Updated: Dec 29, 2020
During this unprecedented year we are thankful to have been able to host ʻIke Loa Summer Immersion Program. ʻIke Loa was an outdoor day program that took place at Huʻehuʻe Ranch throughout the month of July. We hosted a small group of local students from the ages of 9-13.
At this point of the year, kids were still adjusting to spending ample amounts of time indoors due to the pandemic. When they arrived they were eager to play outside and had lots of energy! We couldn't have been happier to provide a space for them to come together.
ʻIke Loa is the value of learning and means to “seek knowledge” in Hawaiian. This camp turned out to be an infusion of learning, playing, and digging deeper into our pilina (relationship) with each other and the world around us. We learned a lot more about each other through a series of workshops and hands-on activities. The group's diverse energy led the overall dynamic of the program. We spent a lot of time outdoors hiking the property, walking through the forest, and spending time getting our hands dirty in the garden.
Everything we did we tried to connect back to the landscape and the relationship that we have with nature and our environment. We incorporated cultural protocol, practices, and perspectives into our learning and discussion. Each morning we started the day off with an oli komo and we learned an oli mahalo that we offered to place at the end of the program, along with lāʻi or ti leaf lei that we harvested and made together.
Food also played a big component in our learning and connection to the land and one another. To my surprise, many of the kids were so knowledgable about the plants in the garden. We harvested plants that we incorporated into our farm to table lunches. Each day half of the group helped in the kitchen and presented the food to their peers. Along with that, each day Uncle Jeff offered us exquisite Jasmine tea, that we enjoyed together while we talked story and got to know one other better.

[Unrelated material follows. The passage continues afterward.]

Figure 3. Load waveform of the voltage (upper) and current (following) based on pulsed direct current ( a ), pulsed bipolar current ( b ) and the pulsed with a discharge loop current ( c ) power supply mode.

And as a way of giving back to Huʻehuʻe and the garden, we did a malama ʻāina stewardship project with Aunty Nicole and Aunty Paiden. The keiki learned a little about permaculture practices, creating fertile compost, and together we cleared a plot where we later planted ʻolena (tumeric). Another part of this project involved the kids working together to build an infrastructure for the ducks. They used all natural foraged materials to put it together by hand. It turned out looking like a teepee and the ducks love to hang out in it for shade.

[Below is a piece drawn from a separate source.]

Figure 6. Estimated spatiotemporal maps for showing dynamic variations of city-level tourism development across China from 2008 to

This turned out to be a fun and fulfilling program. The kids had a chance to immerse themselves in the outdoors and dive deeper into their pilina with each other and nature. We hope they enjoyed the experience as much as we did. Check out the pictures and more highlights below!
Highlights from the ʻIke Loa program:
Harvested local food from the garden
Helped prepare lunch and make things like green papaya salad and pesto sauce.